Para los que no me conocen, mi día a día es ganarme el pan de cada diario como Auditor en una de las firmas mas fuertes en nuestro país (El Salvador), brevemente menciono que nuestra labor se desarrolla en la administración de los clientes los cuales visitamos regularmente durante todo el año, con el objeto de mencionarles las deficiencias que estos podrían tener en el área financiera o bien con sus obligaciones tributarias.En El Salvador la auditoria externa se divide en dos grandes grupos, la auditoria financiera y la auditoria fiscal, la primera como su nombre lo dice tiene el objetivo de la revisión del área financiera en conjunto desde el asiento de las operaciones contables hasta la operatividad financiera de la misma; por otro lado esta la auditoria fiscal que busca darle seguimiento a las empresas sobre el cumplimiento de las obligaciones tributarias que estas poseen, en ese lado del barco estoy yo.Ciertamente es una profesión ingrata, porque digo esto, pues básicamente nuestro trabajo es decirle a la gente que esta haciendo mal, y que debe mejorar, revisamos las operaciones en conjunto y después decimos, tiene malo esto o tiene malo esto otro, no pago esto o tiene que pagar lo otro.

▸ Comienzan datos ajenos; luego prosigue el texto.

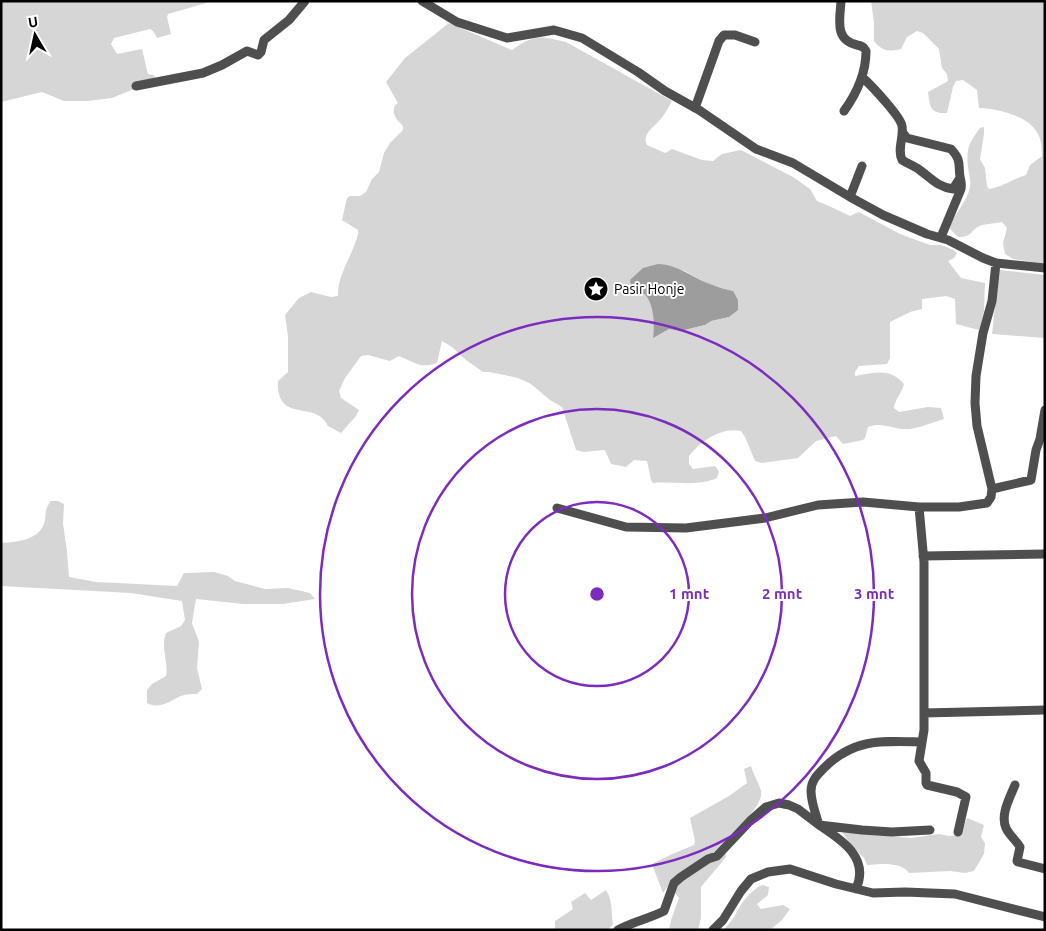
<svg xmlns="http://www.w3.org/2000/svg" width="1046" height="931" font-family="Ubuntu,sans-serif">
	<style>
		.green { fill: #d6d6d6; fill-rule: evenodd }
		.water { fill: #9d9d9d }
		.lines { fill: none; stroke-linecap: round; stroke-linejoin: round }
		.street { stroke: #4f4f4f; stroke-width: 9 }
		.ring { fill: none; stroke: #7b2cbf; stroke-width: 2.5 }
		.labels { text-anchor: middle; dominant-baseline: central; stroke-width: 4; stroke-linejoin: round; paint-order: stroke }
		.poi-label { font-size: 14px; fill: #000; stroke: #fff; text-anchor: start }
		.centre { fill: #7b2cbf; stroke: #fff; stroke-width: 2.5 }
		.ring-label { font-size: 15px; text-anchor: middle; font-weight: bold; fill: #7b2cbf; stroke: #fff; stroke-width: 4; stroke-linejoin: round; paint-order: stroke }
	</style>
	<rect width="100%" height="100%" fill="#fff"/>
	<path class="green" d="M 1,1 L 213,1 L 168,14 L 167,17 L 171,34 L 157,38 L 153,31 L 150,29 L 114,38 L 111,44 L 117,54 L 142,49 L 148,74 L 154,75 L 157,84 L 134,89 L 112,98 L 88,101 L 64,101 L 42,92 L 1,102 Z
		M 871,1 L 1045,1 L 1045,264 L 1013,259 L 1005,254 L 1003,243 L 1007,228 L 1002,222 C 996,223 988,224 982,225 C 970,229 974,237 958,237 L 950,229 C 951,217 967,203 970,187 C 971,181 969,174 968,167 C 966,148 969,143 980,128 L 984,127 L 984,134 L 980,159 L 985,168 L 987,186 L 989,189 C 1002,187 1013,179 1026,175 L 1030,165 L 1042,156 C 1042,146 1041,135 1033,127 C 1023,115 994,108 979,108 L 977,90 L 963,80 L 956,81 L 953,87 L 947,113 C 930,114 930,107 928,92 L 948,81 L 947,74 L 942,68 L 939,49 L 923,33 L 917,31 L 907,37 L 901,49 C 888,52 882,51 874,41 L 874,23 Z
		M 449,23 L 512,50 C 535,34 540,36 566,42 L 672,101 C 668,108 664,116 658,122 C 652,129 642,134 647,145 L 665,153 L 672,149 L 702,160 L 713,161 L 722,154 L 741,150 L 793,177 L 810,189 L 817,201 L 829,206 L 850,216 L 859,212 L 900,234 L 930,245 L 941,245 L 954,250 L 957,253 L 954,258 L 948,261 L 961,278 L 985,283 L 984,311 L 979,330 L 956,324 L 955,299 L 946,296 L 922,299 L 922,309 L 910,312 L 890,322 L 890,358 L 887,364 L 859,366 L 855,372 L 855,376 C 874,373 890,367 904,384 C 902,393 895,399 894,408 L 899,412 L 928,407 L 941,408 L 944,419 C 933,422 920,428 908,429 C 894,430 882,421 868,427 L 865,438 L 863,440 L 843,444 L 836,436 L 816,441 L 798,458 L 762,463 L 755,461 L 745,437 L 741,431 C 721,427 701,441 689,456 L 689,464 L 693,469 L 715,466 L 719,471 L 717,478 C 697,487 674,481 653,483 L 651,480 L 647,461 L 634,460 L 626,467 L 611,464 L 605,450 L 583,452 L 576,450 L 562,407 L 550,400 L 531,384 L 518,378 L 490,372 L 483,372 L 466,360 L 452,347 L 442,341 L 437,363 C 420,369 414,362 399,356 L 390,361 L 368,355 L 361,356 L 345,378 L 339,391 L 341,398 L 359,410 L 356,416 L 341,433 L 328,426 C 316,399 276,425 278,381 L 288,372 L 288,336 L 285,315 L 299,298 L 311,292 L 331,297 L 338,296 C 337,275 353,255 358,234 L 358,230 L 342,220 L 347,198 L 350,196 L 360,196 L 366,192 L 372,179 L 379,172 L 384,153 L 390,143 L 403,130 L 403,126 C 397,120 391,114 395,105 L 398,103 L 386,82 L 405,58 ZM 683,270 L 708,284 L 733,291 L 729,317 L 711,321 L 705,325 L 680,331 L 669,329 L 653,337 C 656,324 654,305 646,294 Z
		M 999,270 L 1045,275 L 1045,338 L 992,334 Z
		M 51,501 L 58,501 L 64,504 L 63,523 L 67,552 L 69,577 L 96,582 L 177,586 L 184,573 L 214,572 L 228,576 L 235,581 L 265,589 L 288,588 L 310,593 L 315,599 L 283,604 L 244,604 L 196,599 L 192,623 L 199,642 L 197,668 L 202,689 L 197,694 C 192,694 186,694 181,696 C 169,701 160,710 147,703 L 147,690 L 152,684 L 166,676 C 169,662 160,648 166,633 L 181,626 L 185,620 L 182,601 L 131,593 L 1,586 L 1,543 C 18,542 41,540 45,520 C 46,512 45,508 51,501 Z
		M 751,766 C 753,774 759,783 761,791 C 764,806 734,831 724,841 L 726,857 L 701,887 L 701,918 L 698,930 L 669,930 L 671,920 L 679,898 L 669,885 L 663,893 L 652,864 L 670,855 L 694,845 L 695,841 L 690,818 L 729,796 L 747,783 L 744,769 Z
		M 967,818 L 984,825 L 981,837 L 985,843 L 984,854 L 974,871 L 965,873 L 950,871 L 909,873 C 901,861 879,864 867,865 L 864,858 L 851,845 L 842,832 L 911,838 L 939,834 L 949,836 L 960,835 Z
		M 762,885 L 769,887 L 768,895 L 757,904 L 761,909 L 783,905 L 790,909 L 782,920 L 770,930 L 724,930 C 727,925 731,922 734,917 C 741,904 748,892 762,885 Z
		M 606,890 C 613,901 611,911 613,924 L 608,930 L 555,930 L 555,921 L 573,909 L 571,902 L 585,893 L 591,900 Z"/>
	<path class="water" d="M 658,264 C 679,265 691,277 710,284 C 717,287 725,289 733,291 L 738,300 L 738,310 L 729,317 L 711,321 L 705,325 L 680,331 L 669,329 L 653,338 C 655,324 654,305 645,294 L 635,293 L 632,291 L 630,280 L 643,268 Z"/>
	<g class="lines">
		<path class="street" d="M 422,1 L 457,22 L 507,38 L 554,30 L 582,38 L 638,72 L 665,91 L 699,110 L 756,149 L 793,163 L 850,197 L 883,215 L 927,234 L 948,240 L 983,258 L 996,263 L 1045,268
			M 841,1 C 840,19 834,40 857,45 C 862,46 864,47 866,51 C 866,74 857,93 844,111
			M 863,78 C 871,85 901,117 902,126 C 904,137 897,149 902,160 C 908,164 915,166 921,171 C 932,179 938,187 953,189 L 960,178
			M 136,86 L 203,73 L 222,65 L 247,51 L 258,55 L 261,52 L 264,40 L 289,20 L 305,1
			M 695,108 L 719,41 L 724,35 L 735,35 L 755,42
			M 903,133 L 907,138 L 951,149 C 962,161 958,164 960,177 C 961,182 962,183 961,189 L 941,237
			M 850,197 L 862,166
			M 992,489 L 1031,480 L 1036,450 L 1040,439 L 1045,410
			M 919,507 L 924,562 L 924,730 L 919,761 L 926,773 L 926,783 L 927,785 L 957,792 L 966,797 L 958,832
			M 557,508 L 626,527 L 686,528 L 765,518 L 818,505 L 863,502 L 919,507 L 959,507 L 987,503 L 991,497 L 992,489 L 977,426 L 975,403 L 976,376 L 983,333 L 992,301 L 996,263
			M 923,556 L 1045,554
			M 924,713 L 1045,710
			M 1015,785 C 1010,797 1000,815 1006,828 C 1009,835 1016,840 1020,847 L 1017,861 L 1018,862 L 1045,869
			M 856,889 C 870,858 842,840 819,825 C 816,815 811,802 811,791 C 811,781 817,775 824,768 C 854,738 882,741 922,742
			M 618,930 C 632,922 648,919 664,911 L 674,883 L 681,877 L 708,859 L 717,856 L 750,821 L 766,807 L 779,803 L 789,805 L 798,809 L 819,825 L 862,830 L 892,832 L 930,830
			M 713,930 L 723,920 L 741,891 L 751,879 L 768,872 L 790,869 L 836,884 L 873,893 L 905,892 L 955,894 L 1045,917"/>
	</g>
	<g class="ring">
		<circle cx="597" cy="594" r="92"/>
		<circle cx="597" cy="594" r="185"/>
		<circle cx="597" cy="594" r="277"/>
	</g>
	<defs>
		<symbol id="sight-disc" viewBox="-11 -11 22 22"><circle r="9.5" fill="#000" stroke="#fff"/><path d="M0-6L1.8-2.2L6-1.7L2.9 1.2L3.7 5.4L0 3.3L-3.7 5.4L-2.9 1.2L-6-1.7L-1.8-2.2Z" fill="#fff"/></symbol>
	</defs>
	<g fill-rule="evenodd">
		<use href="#sight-disc" x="582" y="275" width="28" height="28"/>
	</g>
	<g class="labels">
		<g class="poi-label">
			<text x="614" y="289">Pasir Honje</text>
		</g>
	</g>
	<circle cx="597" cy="594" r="8" class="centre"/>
	<g class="ring-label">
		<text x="689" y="599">1 mnt</text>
		<text x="782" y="599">2 mnt</text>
		<text x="874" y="599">3 mnt</text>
	</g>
	<rect width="1046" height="931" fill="none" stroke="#000000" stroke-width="5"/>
	<g transform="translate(35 35) rotate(351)" stroke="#ffffff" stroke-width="4" paint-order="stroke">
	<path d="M0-4L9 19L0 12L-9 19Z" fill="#000000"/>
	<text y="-8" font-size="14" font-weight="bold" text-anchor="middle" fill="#000000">U</text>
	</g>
</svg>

Ayer después del trabajo pensaba que pasaría si alguien llegara a mi casa a decirme lo que esta mal y que lo arregle lo que esta mal o que algunas cosas no están en el lugar indicado y que tengo que cambiarlas, jejeje… creo que me enojaría a la primera, y justamente no me gustaría en absoluto que lo hicieran conmigo, pues después pensé que pasaría si lo hicieran en mi trabajo y que constantemente llegara una persona a corregir mi trabajo y decirme que la forma en la que estoy trabajando no es la correcta y después que resulte que tengo que pagar algo que no tenia que haber pagado y que me lo van a descontar de mi salario, jejeje cualquiera se enojaría, ustedes no?

Ahora pienso en los empleados de las distintas compañías que visitamos, cada vez que llegamos sabes que llegamos como verdugos, a tratar de encontrar que las cosas estén bien, y en la mayoría de las veces siempre hay algo que esta mal o algo tiene que corregirse, y en el peor de los casos impuestos o multas que deben pagarse al Señor Fisco.

Realmente me encanta la profesión que desempeño, si lo vemos por el lado positivo (Yo así lo veo), las personas logran encontrar todas las cosas en las que están fallando y mejorar con el paso del tiempo. A veces me siento bien cuando realizamos nuestra revisión  y la empresa se encuentra libre de hallazgos que mencionar a la gerencia, porque es el resultado de nuestras revisiones anteriores, en las cuales hemos mencionado distintas debilidades que han sido superadas.

Es una ingrata profesión como me decía uno de mis jefes, porque le cobramos a la gente por decirle sus errores, eso lo hace aún mas ingrato, que la gente nos pague por corregirlos… Es un trabajo y alguien tiene que hacerlo, cuando lleguen los auditores a sus empresas, trátennos bien… Somos seres humanos como todos, y nada mas “Hacemos nuestro trabajo”.